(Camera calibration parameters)
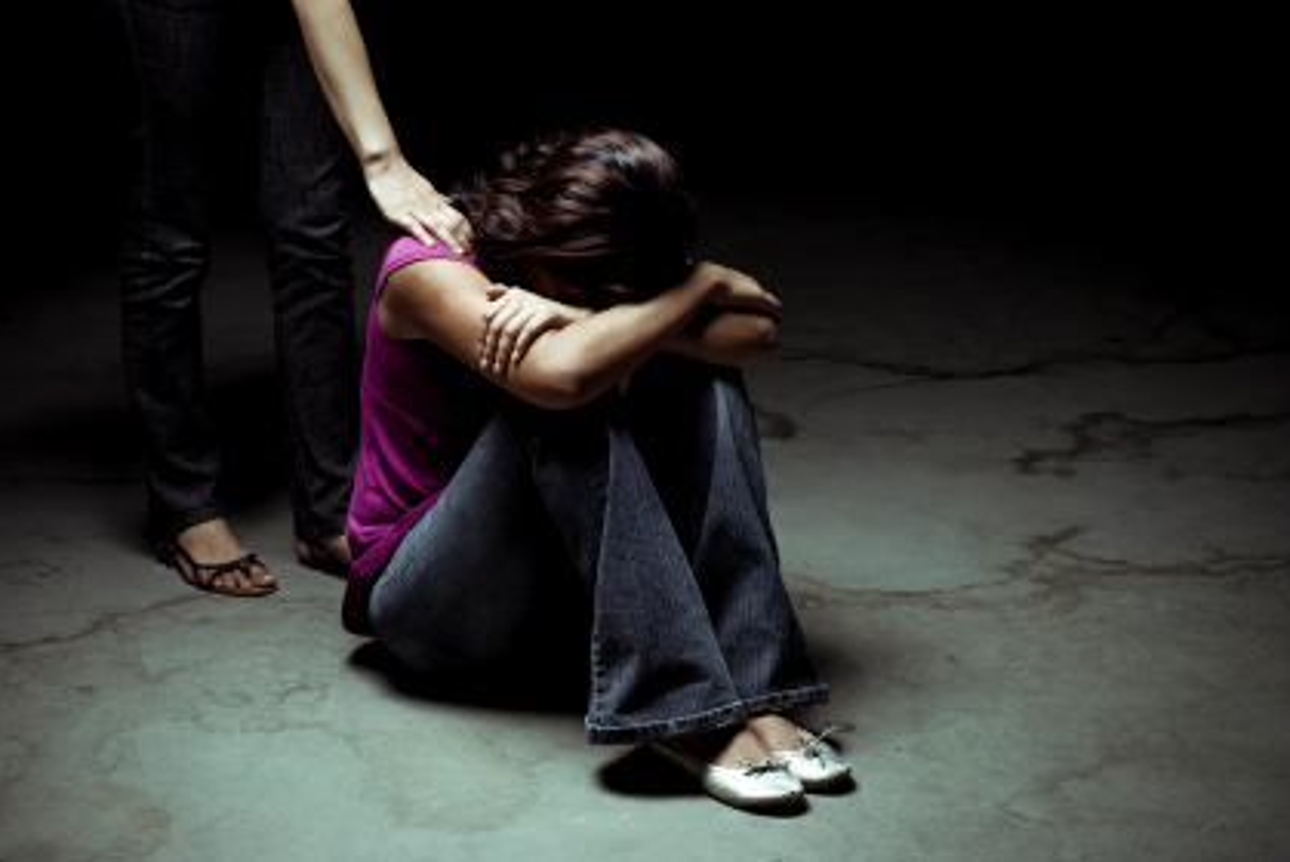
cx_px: 647
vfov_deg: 15.0
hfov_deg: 22.4
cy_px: 429
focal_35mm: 91
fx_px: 3263
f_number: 5.6
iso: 100
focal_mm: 60
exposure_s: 1/160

## [Brief]
Nothing but an exact copy of the data, without its images, should make up your answer.

## [Solution]
cx_px: 647
vfov_deg: 15.0
hfov_deg: 22.4
cy_px: 429
focal_35mm: 91
fx_px: 3263
f_number: 5.6
iso: 100
focal_mm: 60
exposure_s: 1/160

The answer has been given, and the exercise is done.